Wednesday, May 10, 2006

On the Cusp

David Ferry is best known as a translator – Horace, Virgil, Gilgamesh – but is also a fine poet. Yesterday morning I was rereading one of my favorites among his deceptively casual poems, “In the Garden,” in his collection Of No Country I Know. The situation is simple, a version of suburban pastoral: Ferry is seated in his sunlit backyard, surrounded by flowers, reading Edward Thomas; his daughter, nearby, is reading The Mayor of Casterbridge. Some writers would intend for us to draw portentous conclusions from the choice of reading matter, but Ferry makes no fuss about the books. It’s as though he were cataloging the contents of a photograph and just happens to observe the titles. It is a convincing poem of happiness and serenity – very un-Hardy-like, but its timing late in the summer, on the cusp of autumn in the north, lends it a subtley bittersweet quality. Here are four lovely lines from near the middle of the 55-line poem:

“There is something springlike and free about the littleness,
Oddness, and lightness of this combination of things,
Observed here at the very tag end of summer,
In my good fortune.”

The mood of the poem and its attention to details of wind, sunlight, grass and flowers sent me back to Edward Thomas, whom I have not read in a long time and have probably read with insufficient attentiveness. He always seemed a little soft to me, romantically pre-Modernist in his diction and his frequent choice of melancholy themes. He lacked the flinty edge of his friend, Robert Frost. When I think of a Thomas poem – the quintessential Thomas poem – a young man, a vagabond, is walking alone through the English or Welsh countryside.

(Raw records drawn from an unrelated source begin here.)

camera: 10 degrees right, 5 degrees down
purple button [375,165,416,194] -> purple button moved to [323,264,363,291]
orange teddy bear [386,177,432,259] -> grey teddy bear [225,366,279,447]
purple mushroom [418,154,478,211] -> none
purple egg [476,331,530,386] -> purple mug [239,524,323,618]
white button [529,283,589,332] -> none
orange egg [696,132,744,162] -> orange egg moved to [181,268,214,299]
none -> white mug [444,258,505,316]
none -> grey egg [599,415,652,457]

Thomas was a rarity – he didn’t start writing poems until he was 36. All of his 143 poems were written between December 1914 and January 1917, when he shipped to France as part of the Royal Garrison Artillery. On April 9, 1917, the day after Easter, the first day of the Battle of Arras, Thomas was killed when a German artillery shell exploded nearby. Few poets so memorable have had so little time to write.

I pulled down The Poems of Edward Thomas, published by Handsel Books in 2003, with a useful introduction by Peter Sacks. I suspect I have underestimated Thomas. I have tried to filter out what I know of his life and death and not let that soften my reading. Here is a beautiful and characteristic poem, “October”:

“The green elm with one great bough of gold
Lets leaves into the grass slip, one by one. –
The short hill grass, the mushrooms small milk-white,
Harebell and scabious and tormentil,
The blackberry and gorse, in des and sun,
Bow down to; and the wind travels too light
To shake the fallen birch leaves from the fern;
The gossamers wander at their own will.
At heavier steps than birds’ the squirrels scold.

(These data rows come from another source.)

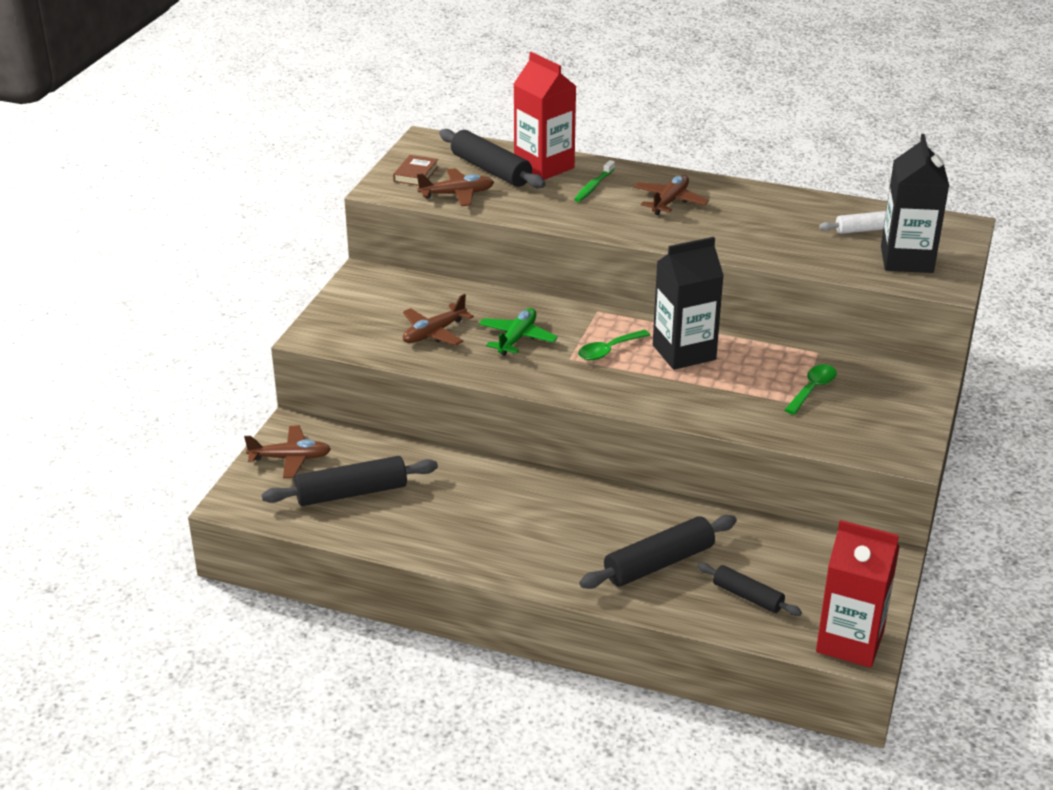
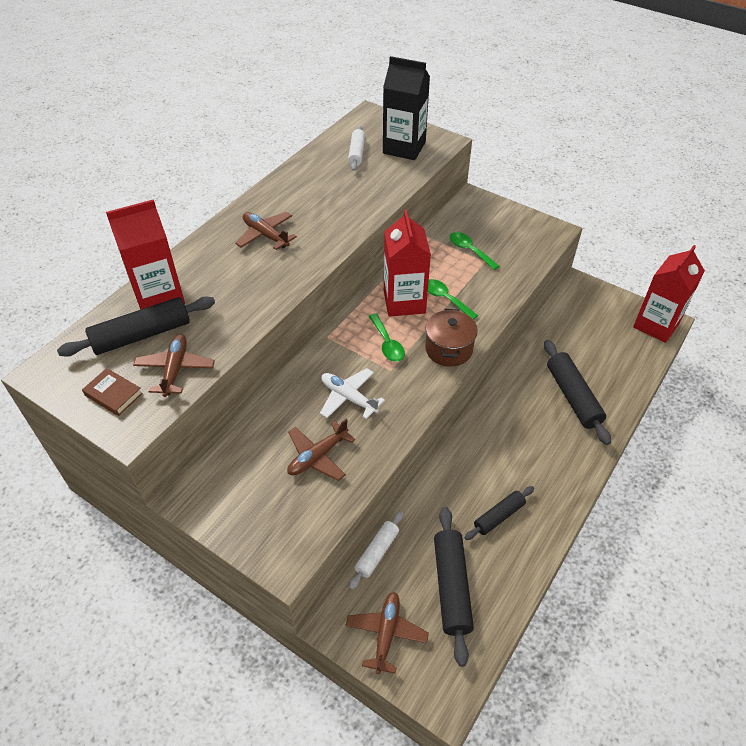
camera: 75 degrees left, 15 degrees up
brown plane [403,294,474,346] -> brown plane turned 75 degrees clockwise [287,418,355,481]
green plane [479,308,558,356] -> white plane [320,368,385,419]
green toothbrush [574,160,615,202] -> none
black carton [653,237,724,370] -> red carton [384,210,431,317]
black rolling pin [697,563,802,616] -> black rolling pin moved to [464,486,534,540]
none -> white rolling pin [349,511,403,589]
none -> brown pot [425,309,478,367]
none -> green spoon [428,279,478,320]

“The late year has grown fresh again and new
As Spring, and to the touch is not more cool
Than it is warm to the gaze; and now I might
As happy be as earth is beautiful,
Were I some other or with earth could turn
In alternation of violet and rose,
Harebell and snowdrop, at their season due,
And gorse that has no time not to be gay.
But if this be not happiness, who knows?
Some day I shall think this a happy day,
And this mood by the name of melancholy
Shall no more blackened and obscured be.”

The poem was written in October 1915, a year and a half before Thomas’ death. It is difficult not to let the shadow of this knowledge fall across the poem, especially its final lines. Ferry’s poem seems to distantly echo “October”: the careful naming of flowers (see the listing for the memorably named tormentil at botanical.com); the suggestion of spring in late summer or autumn; the similarity of Ferry’s ``In my good fortune” and Thomas’ “But if this be not happiness, who knows?” It’s less a matter of influence than a sharing of a perennial mood, of gentle sadness. Don’t be put off, as I was, by the poeticisms, especially the inversions. This is beautiful work.